Python Data Structures

Master Python data structures like lists, tuples, sets, and dictionaries. Essential for efficient data manipulation in AI & Machine Learning.

Python Data Structures

This document provides a comprehensive overview of Python's fundamental data structures, including lists, tuples, sets, and dictionaries, along with their common methods and key differences.

3.1 Python Lists

A Python list is a versatile, ordered, and mutable sequence of items. Lists can contain elements of different data types.

Key Characteristics:

  • Ordered: Elements maintain their insertion order.

  • Mutable: You can change, add, or remove elements after the list is created.
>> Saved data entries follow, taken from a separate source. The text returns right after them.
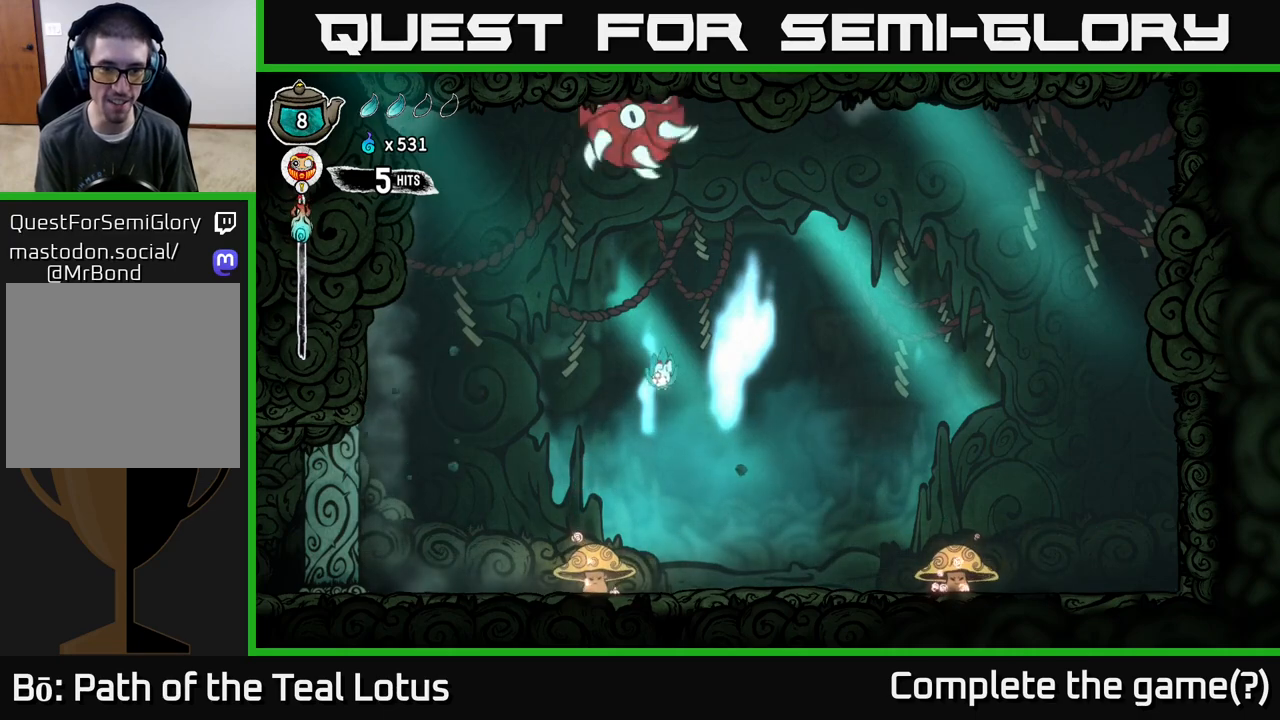
{"buttons": ["X"], "left_stick": "down", "right_stick": "center", "events": [[167, "X", "down"], [167, "left_stick", "down"]]}
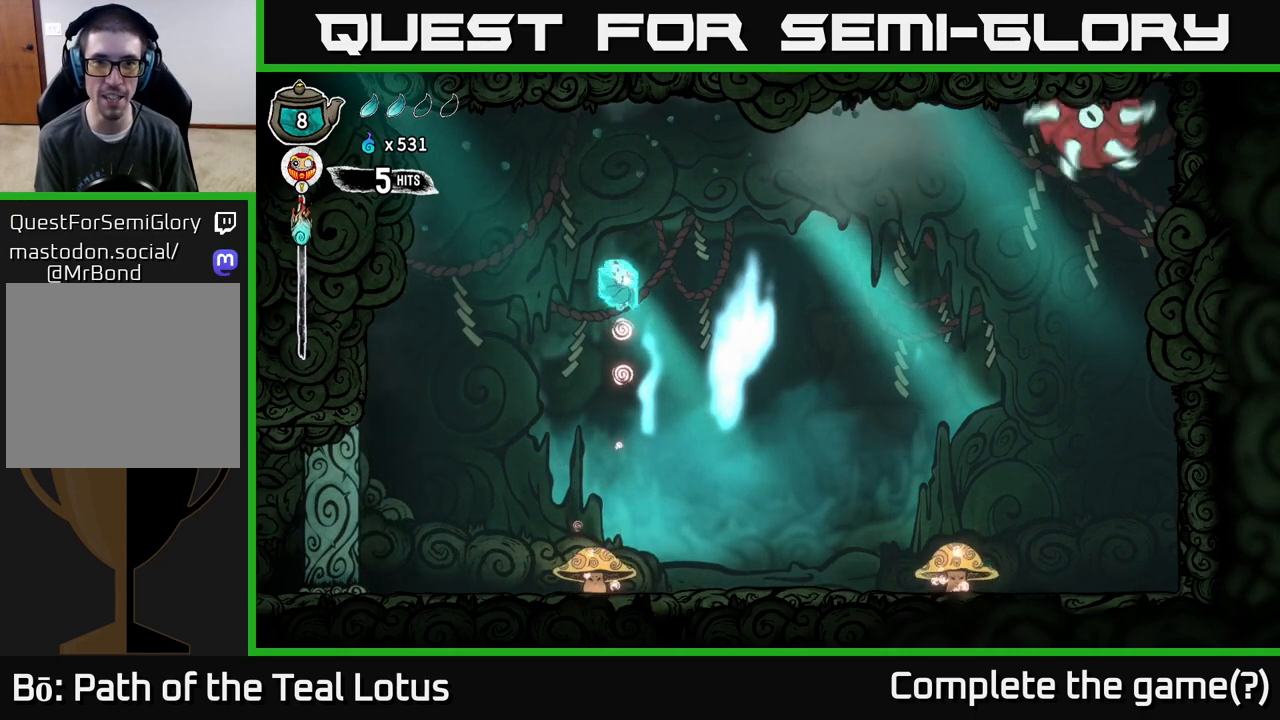
{"buttons": [], "left_stick": "down-left", "right_stick": "center", "events": [[117, "left_stick", "center"], [150, "X", "up"], [317, "left_stick", "left"], [450, "left_stick", "down-left"]]}
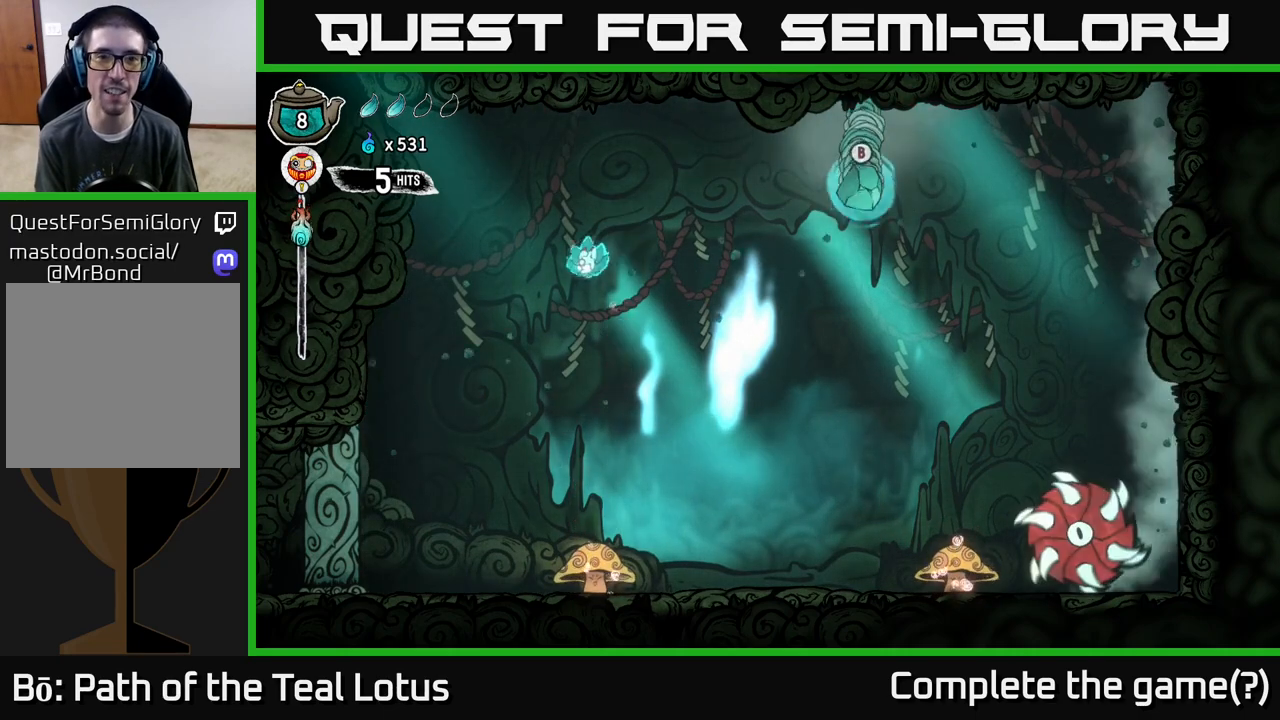
{"buttons": ["X"], "left_stick": "down-right", "right_stick": "center", "events": [[33, "left_stick", "center"], [150, "left_stick", "down"], [417, "left_stick", "down-right"], [450, "X", "down"]]}
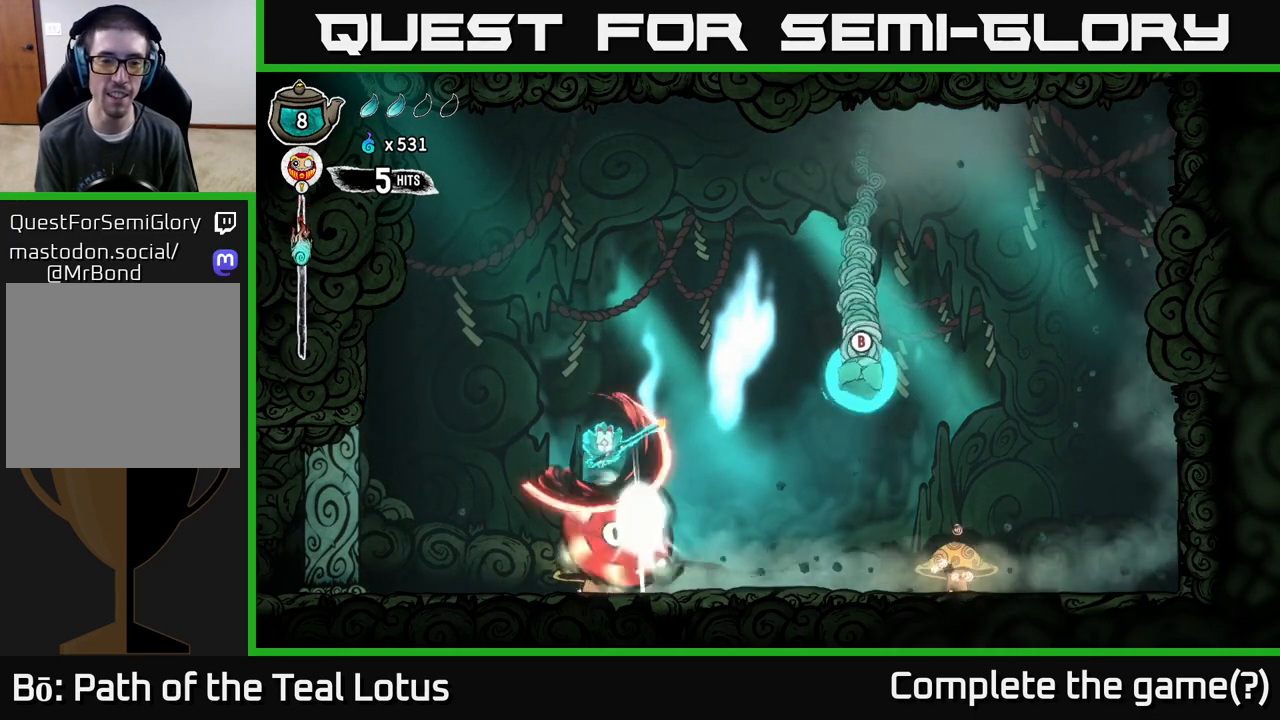
{"buttons": [], "left_stick": "left", "right_stick": "center", "events": [[133, "left_stick", "right"], [167, "X", "up"], [483, "left_stick", "left"]]}
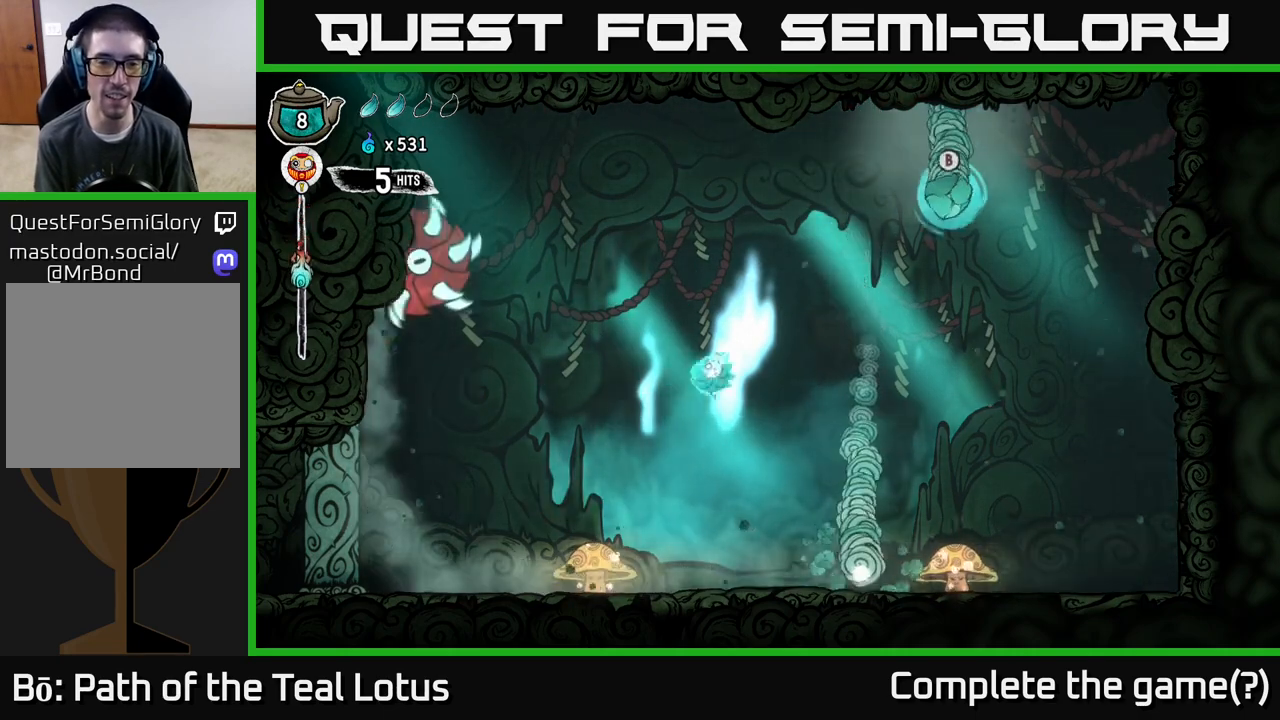
{"buttons": ["X"], "left_stick": "down-left", "right_stick": "center", "events": [[233, "left_stick", "down-left"], [333, "X", "down"]]}
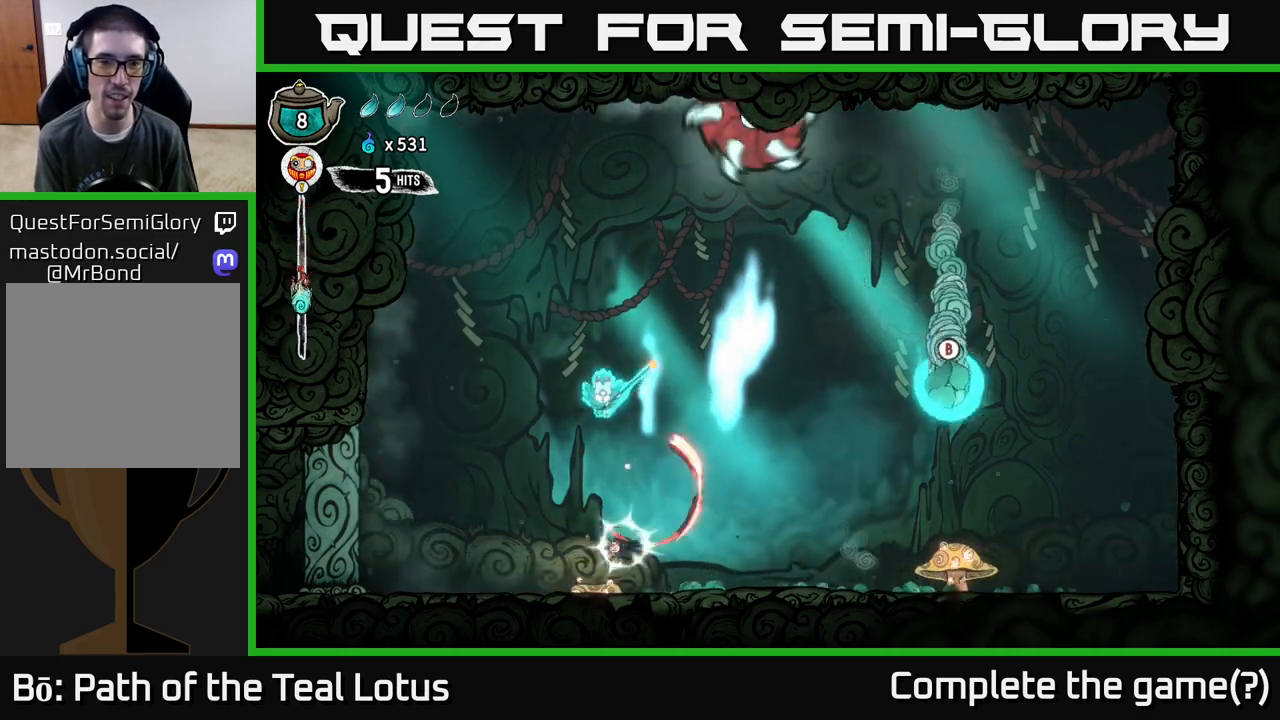
{"buttons": [], "left_stick": "right", "right_stick": "center", "events": [[67, "left_stick", "right"], [83, "X", "up"]]}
  • Heterogeneous: Can store items of different data types (integers, strings, floats, other lists, etc.).

  • Dynamic: Can grow or shrink in size.

Creating a List:

my_list = [1, "hello", 3.14, True]
empty_list = []

Accessing Elements:

Elements are accessed using their index, starting from 0.

my_list = [10, 20, 30, 40, 50]
print(my_list[0])  # Output: 10
print(my_list[2])  # Output: 30
print(my_list[-1]) # Output: 50 (accessing the last element)

Slicing Lists:

You can extract a portion of a list using slicing.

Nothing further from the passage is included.